Given the fact that most organisations are
struggling to pay decent salaries it is imperative that social partners;
government, labour and employers work together and come up with a national
sustainable remuneration model. Ultimately if this is not done now a number of
organisations will close shop due to unsustainable salaries and wages. Should
this be allowed to continue, a lot of people will lose jobs and this scenario
is not ideal.
The first step in developing such a system is to
come up with the right legislative framework. With the current system at NEC,
it is almost impossible to set salaries using productivity figures. The NEC is
a grouping of competitors and there is no way they are going to share strategic
information at that level in order to set salaries. As a result the NEC’s are
“talk-shops” when it comes to real wage issues linked to productivity. This is
the same reason why these groupings are obsessed with “Poverty Datum Line” or
PDL linked wages which have never been implemented anywhere in the developing
world. They have also tried to link wages to inflation; this is understandable
but it is not the whole picture.
Companies need to link wages to productivity. One
way of ensuring that companies in the same industry share information of
strategic nature such as the data required in productivity measurement
calculations is to set up an independent statutory body at industry level or
national level to collect such information without disclosing the identities of
participants. Currently the way NEC’s are operating is like a father who buys the
same size of shoes for his sons or daughters regardless of their actual size.
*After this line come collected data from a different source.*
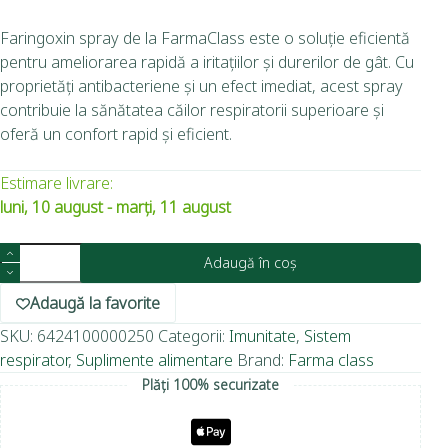
Faringoxin spray de la FarmaClass este o soluție eficientă
pentru ameliorarea rapidă a iritațiilor și durerilor de gât. Cu
proprietăți antibacteriene și un efect imediat, acest spray
contribuie la sănătatea căilor respiratorii superioare și
oferă un confort rapid și eficient.
Estimare livrare:
luni, 10 august - marți, 11 august
Adaugă în coș
Adaugă la favorite
SKU:
6424100000250
Categorii:
Imunitate
,
Sistem
respirator
,
Suplimente alimentare
Brand:
Farma class
Plăți 100% securizate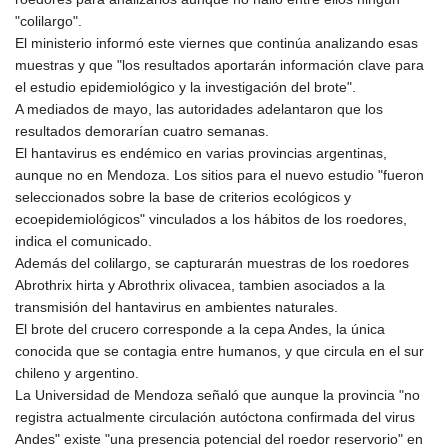
"colilargo".
El ministerio informó este viernes que continúa analizando esas
muestras y que "los resultados aportarán información clave para
el estudio epidemiológico y la investigación del brote".
A mediados de mayo, las autoridades adelantaron que los
resultados demorarían cuatro semanas.
El hantavirus es endémico en varias provincias argentinas,
aunque no en Mendoza. Los sitios para el nuevo estudio "fueron
seleccionados sobre la base de criterios ecológicos y
ecoepidemiológicos" vinculados a los hábitos de los roedores,
indica el comunicado.
Además del colilargo, se capturarán muestras de los roedores
Abrothrix hirta y Abrothrix olivacea, tambien asociados a la
transmisión del hantavirus en ambientes naturales.
El brote del crucero corresponde a la cepa Andes, la única
conocida que se contagia entre humanos, y que circula en el sur
chileno y argentino.
La Universidad de Mendoza señaló que aunque la provincia "no
registra actualmente circulación autóctona confirmada del virus
Andes" existe "una presencia potencial del roedor reservorio" en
There is so much variability in company productivity that it is impractical to
give uniform salaries increases to the whole industry. The current NEC setup also punishes those
companies already paying above NEC recommended minimums especially when they
recommend salary adjustments on actuals instead of minimums. A number of companies
have now simply stopped internal Works Council driven salary negotiations
because they are afraid of being chocked by the mandatory NEC adjustment. Our
situation demands that salary negotiations be done at company level through the
Works Council. This approach takes into consideration individual company
circumstances instead of the NEC system which looks at nothing else except
inflation and the PDL. Inflation and the PDL do not show company or national
economy growth/performance. The current NEC system therefor only looks at the
cost side to the employee.
Once the above huddles have been resolved there is
need for immense education at all levels on the pillars and importance of
productivity measurement. One common and misleading notion currently pervading
the Zimbabwe economy is that production equals productivity. This is not
correct. You can produce as many units or tons of your products and still
remain unproductive. The simple definition of productivity is output divided by
inputs. Production which is just the output excluding growth in inputs is therefore
misleading when used as an indicator of the company’s performance. Employees
normally want to be rewarded on the basis of units produced and most senior
managers know that this is not sustainable.
The other misconception on company of performance
is that profitability equals productivity. There are so many companies that are
very profitable but not productive. It is important to note that profitability
equals to productivity plus price recovery. My estimates are that profitability
in 80% of Zimbabwean companies is driven by price recovery instead of productivity.
Depending on price recovery for profitability is not a sustainable strategy.
Price recovery can lead to products you are producing becoming uncompetitive or
your customers seeking for substitutes thereby opening the door for new
competition. Monopolies tend to thrive on price recovery in many instances
because they know there are barriers to entry in their industry. When
competition comes for such organisations it normally hits them hard to the
extent that they may not recover in the long run. There are too many examples
of such cases in Zimbabwe. Most of the companies relying on price recovery for
profits have enriched themselves at the expense of their customers.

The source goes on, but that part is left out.